● **Task prompt**: Revise all of these lines so that each "Cash account" becomes "Checking account", leaving everything else unchanged and omitting the pictures from your answer.

● **Supplied material**:
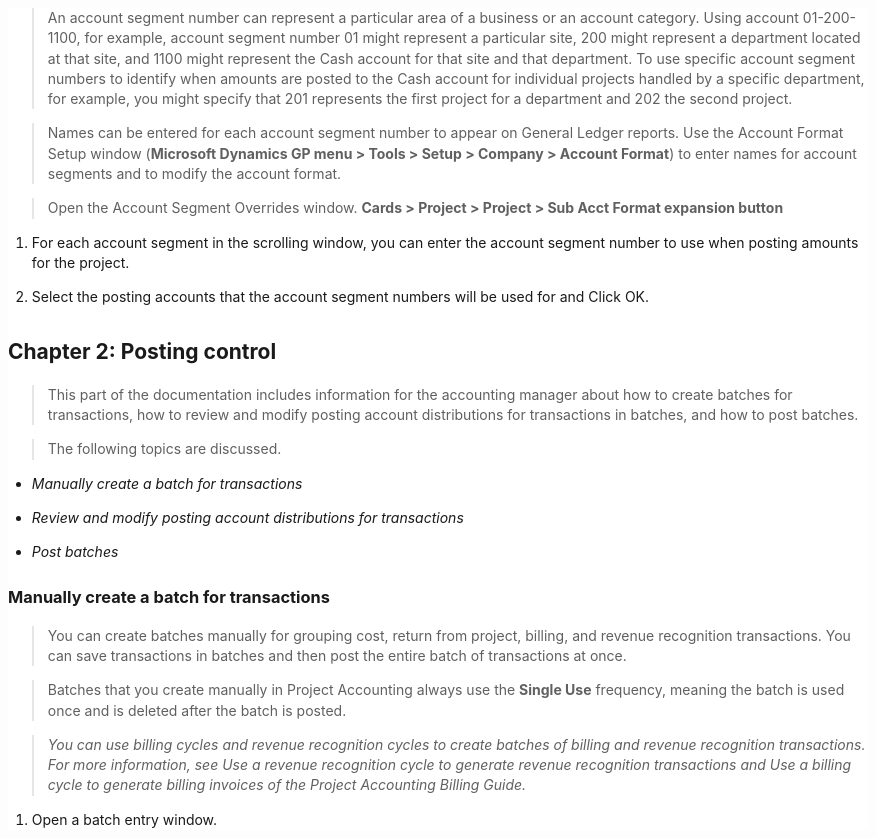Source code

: >   An account segment number can represent a particular area of a business or
>   an account category. Using account 01-200-1100, for example, account segment
>   number 01 might represent a particular site, 200 might represent a
>   department located at that site, and 1100 might represent the Cash account
>   for that site and that department. To use specific account segment numbers
>   to identify when amounts are posted to the Cash account for individual
>   projects handled by a specific department, for example, you might specify
>   that 201 represents the first project for a department and 202 the second
>   project.

>   Names can be entered for each account segment number to appear on General
>   Ledger reports. Use the Account Format Setup window (**Microsoft Dynamics GP
>   menu \> Tools \> Setup \> Company \> Account Format**) to enter names for
>   account segments and to modify the account format.

>   Open the Account Segment Overrides window. **Cards \> Project \> Project \>
>   Sub Acct Format expansion button**

1.  For each account segment in the scrolling window, you can enter the account
    segment number to use when posting amounts for the project.

2.  Select the posting accounts that the account segment numbers will be used
    for and Click OK.

Chapter 2: Posting control
--------------------------

>   This part of the documentation includes information for the accounting
>   manager about how to create batches for transactions, how to review and
>   modify posting account distributions for transactions in batches, and how to
>   post batches.

>   The following topics are discussed.

-   *Manually create a batch for transactions*

-   *Review and modify posting account distributions for transactions*

-   *Post batches*

### Manually create a batch for transactions

>   You can create batches manually for grouping cost, return from project,
>   billing, and revenue recognition transactions. You can save transactions in
>   batches and then post the entire batch of transactions at once.

>   Batches that you create manually in Project Accounting always use the
>   **Single Use** frequency, meaning the batch is used once and is deleted
>   after the batch is posted.

>   *You can use billing cycles and revenue recognition cycles to create batches
>   of billing and revenue recognition transactions. For more information, see
>   Use a revenue recognition cycle to generate revenue recognition transactions
>   and Use a billing cycle to generate billing invoices of the Project
>   Accounting Billing Guide.*

1.  Open a batch entry window.
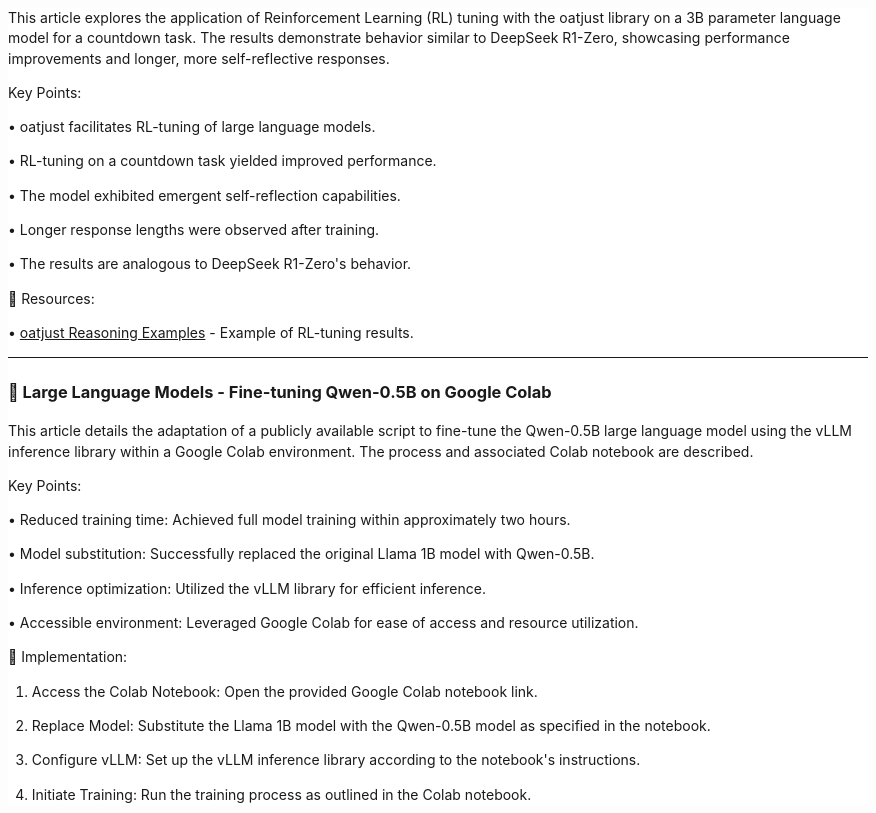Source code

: This article explores the application of Reinforcement Learning (RL) tuning with the oatjust library on a 3B parameter language model for a countdown task.  The results demonstrate behavior similar to DeepSeek R1-Zero, showcasing performance improvements and longer, more self-reflective responses.


Key Points:

• oatjust facilitates RL-tuning of large language models.


• RL-tuning on a countdown task yielded improved performance.


• The model exhibited emergent self-reflection capabilities.


• Longer response lengths were observed after training.


• The results are analogous to DeepSeek R1-Zero's behavior.



🔗 Resources:

• [oatjust Reasoning Examples](https://github.com/sail-sg/oat/blob/main/docs/reasoning_examples.md#deepseek-r1-zero-like-training) - Example of RL-tuning results.

---

### 🤖 Large Language Models - Fine-tuning Qwen-0.5B on Google Colab

This article details the adaptation of a publicly available script to fine-tune the Qwen-0.5B large language model using the vLLM inference library within a Google Colab environment.  The process and associated Colab notebook are described.


Key Points:

•  Reduced training time: Achieved full model training within approximately two hours.


•  Model substitution: Successfully replaced the original Llama 1B model with Qwen-0.5B.


•  Inference optimization: Utilized the vLLM library for efficient inference.


•  Accessible environment:  Leveraged Google Colab for ease of access and resource utilization.



🚀 Implementation:

1. Access the Colab Notebook: Open the provided Google Colab notebook link.


2. Replace Model: Substitute the Llama 1B model with the Qwen-0.5B model as specified in the notebook.


3. Configure vLLM: Set up the vLLM inference library according to the notebook's instructions.


4. Initiate Training: Run the training process as outlined in the Colab notebook.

● **Response to the task**:
Source code

: >   An account segment number can represent a particular area of a business or
>   an account category. Using account 01-200-1100, for example, account segment
>   number 01 might represent a particular site, 200 might represent a
>   department located at that site, and 1100 might represent the Checking account
>   for that site and that department. To use specific account segment numbers
>   to identify when amounts are posted to the Checking account for individual
>   projects handled by a specific department, for example, you might specify
>   that 201 represents the first project for a department and 202 the second
>   project.

>   Names can be entered for each account segment number to appear on General
>   Ledger reports. Use the Account Format Setup window (**Microsoft Dynamics GP
>   menu \> Tools \> Setup \> Company \> Account Format**) to enter names for
>   account segments and to modify the account format.

>   Open the Account Segment Overrides window. **Cards \> Project \> Project \>
>   Sub Acct Format expansion button**

1.  For each account segment in the scrolling window, you can enter the account
    segment number to use when posting amounts for the project.

2.  Select the posting accounts that the account segment numbers will be used
    for and Click OK.

Chapter 2: Posting control
--------------------------

>   This part of the documentation includes information for the accounting
>   manager about how to create batches for transactions, how to review and
>   modify posting account distributions for transactions in batches, and how to
>   post batches.

>   The following topics are discussed.

-   *Manually create a batch for transactions*

-   *Review and modify posting account distributions for transactions*

-   *Post batches*

### Manually create a batch for transactions

>   You can create batches manually for grouping cost, return from project,
>   billing, and revenue recognition transactions. You can save transactions in
>   batches and then post the entire batch of transactions at once.

>   Batches that you create manually in Project Accounting always use the
>   **Single Use** frequency, meaning the batch is used once and is deleted
>   after the batch is posted.

>   *You can use billing cycles and revenue recognition cycles to create batches
>   of billing and revenue recognition transactions. For more information, see
>   Use a revenue recognition cycle to generate revenue recognition transactions
>   and Use a billing cycle to generate billing invoices of the Project
>   Accounting Billing Guide.*

1.  Open a batch entry window.
Source code

: This article explores the application of Reinforcement Learning (RL) tuning with the oatjust library on a 3B parameter language model for a countdown task.  The results demonstrate behavior similar to DeepSeek R1-Zero, showcasing performance improvements and longer, more self-reflective responses.


Key Points:

• oatjust facilitates RL-tuning of large language models.


• RL-tuning on a countdown task yielded improved performance.


• The model exhibited emergent self-reflection capabilities.


• Longer response lengths were observed after training.


• The results are analogous to DeepSeek R1-Zero's behavior.



🔗 Resources:

• [oatjust Reasoning Examples](https://github.com/sail-sg/oat/blob/main/docs/reasoning_examples.md#deepseek-r1-zero-like-training) - Example of RL-tuning results.

---

### 🤖 Large Language Models - Fine-tuning Qwen-0.5B on Google Colab

This article details the adaptation of a publicly available script to fine-tune the Qwen-0.5B large language model using the vLLM inference library within a Google Colab environment.  The process and associated Colab notebook are described.


Key Points:

•  Reduced training time: Achieved full model training within approximately two hours.


•  Model substitution: Successfully replaced the original Llama 1B model with Qwen-0.5B.


•  Inference optimization: Utilized the vLLM library for efficient inference.


•  Accessible environment:  Leveraged Google Colab for ease of access and resource utilization.



🚀 Implementation:

1. Access the Colab Notebook: Open the provided Google Colab notebook link.


2. Replace Model: Substitute the Llama 1B model with the Qwen-0.5B model as specified in the notebook.


3. Configure vLLM: Set up the vLLM inference library according to the notebook's instructions.


4. Initiate Training: Run the training process as outlined in the Colab notebook.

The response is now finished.